Лили поняла, что за этим последует. Марисабель — он изменил ей! Ах, ах! Впору вешаться! Несчастная жертва обмана!..

Лили решила выиграть время:

— Бето, если ты хочешь со мной объясниться, то лучше это сделать не по телефону.

— Да, но…

— Если ты мужчина, скажи то, что ты хочешь сказать, глядя мне в глаза.

— Мне не хотелось бы…

— Бето, что происходит? Я лишила тебя девственности? Совершила что-то предосудительное?

— Нет, Лили, но эта ситуация заставляет страдать других. Не я искал встречи…
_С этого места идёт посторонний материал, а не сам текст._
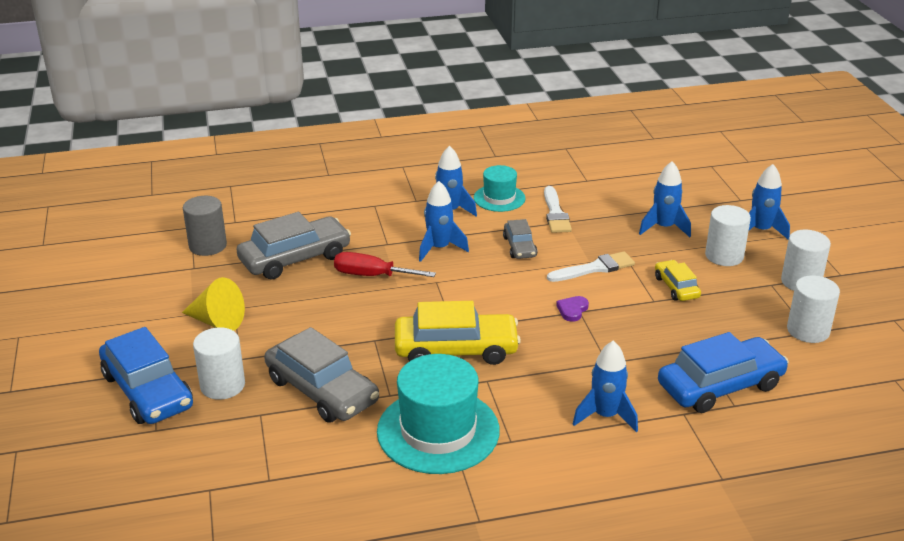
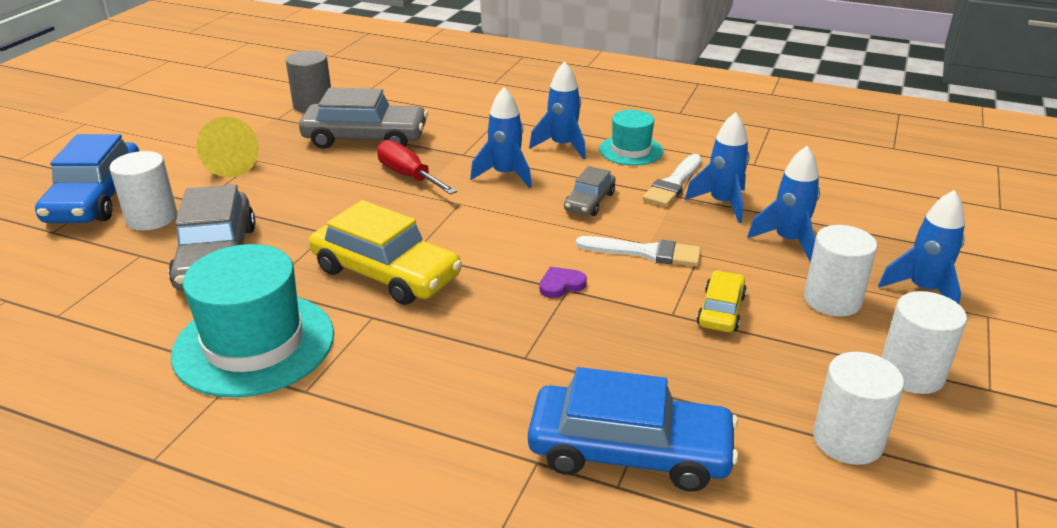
camera: 35 degrees right, 0 degrees up
blue rocket [573,341,638,432] -> blue rocket moved to [685,112,750,223]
— Позволь, не хочешь ли ты сказать, что наше свидание произошло вопреки твоему желанию?

— Совсем нет, но я не хотел бы…

— Вот и объяснимся при встрече.

— Ну, хорошо, хорошо…

— В кафе «Фламинго», завтра в двенадцать, тебя устраивает?

— Согласен…


Марианну беспокоило безволие Бето. Откуда эта мягкость, покладистость у парня, выросшего в бедном квартале, среди стольких житейских тягот?

Конечно, это благодушие подкупает, таких людей мало и они пример для многих, но зачастую судьба делает из них и мучеников…

Марианна поймала себя на том, что как бы ставит это в упрек Чоле, и устыдилась.

Именно теперь она поняла, насколько самоотверженным было участие Чоле в судьбе ее сына.

Честная простая женщина — она оградила мальчика от злых ударов судьбы так, как не сделала бы этого, возможно, по отношению к своему собственному ребенку сама Марианна.

Заботы о чужом младенце заставили Чоле даже расстаться с мужем. Поистине неоплатным был долг Марианны перед ней.


— Чоле, меня беспокоит мягкотелость Бето, — поделилась она своими опасениями с кормилицей.

Чоле, в старомодных очках «с чужого носа» (так и не могла уговорить ее Марианна купить новые), сидела за швейной машинкой, перешивая старые рубахи Бето и Луиса Альберто и платья Марианны в детские рубашонки и платьица для приюта в квартале, где она жила прежде. «Ничто не должно пропадать!» — считала она. Попытки переубедить ее, дать деньги на покупку новой одежды для сирот ни к чему не привели. «Зачем? И в этих походят, на них и так горит все», — отвечала рачительная Чоле.

Она строго посмотрела на Марианну.

— Он не мягкотелый, а добрый, никому не хочет зла.

— Но, по-моему, Лили этим умело пользуется.

— А почему не пользоваться, ежели Марисабель смотрит на мальчика свысока? Третирует его…

— Не понимаю тебя, Чоле.

— Будто он ей не ровня.

— Чоле, как ты можешь такое говорить!

— Марианна, может, ты этого и не замечаешь, а мне со стороны видно.

— С какой такой стороны? Разве мы не одна семья? — воскликнула Марианна.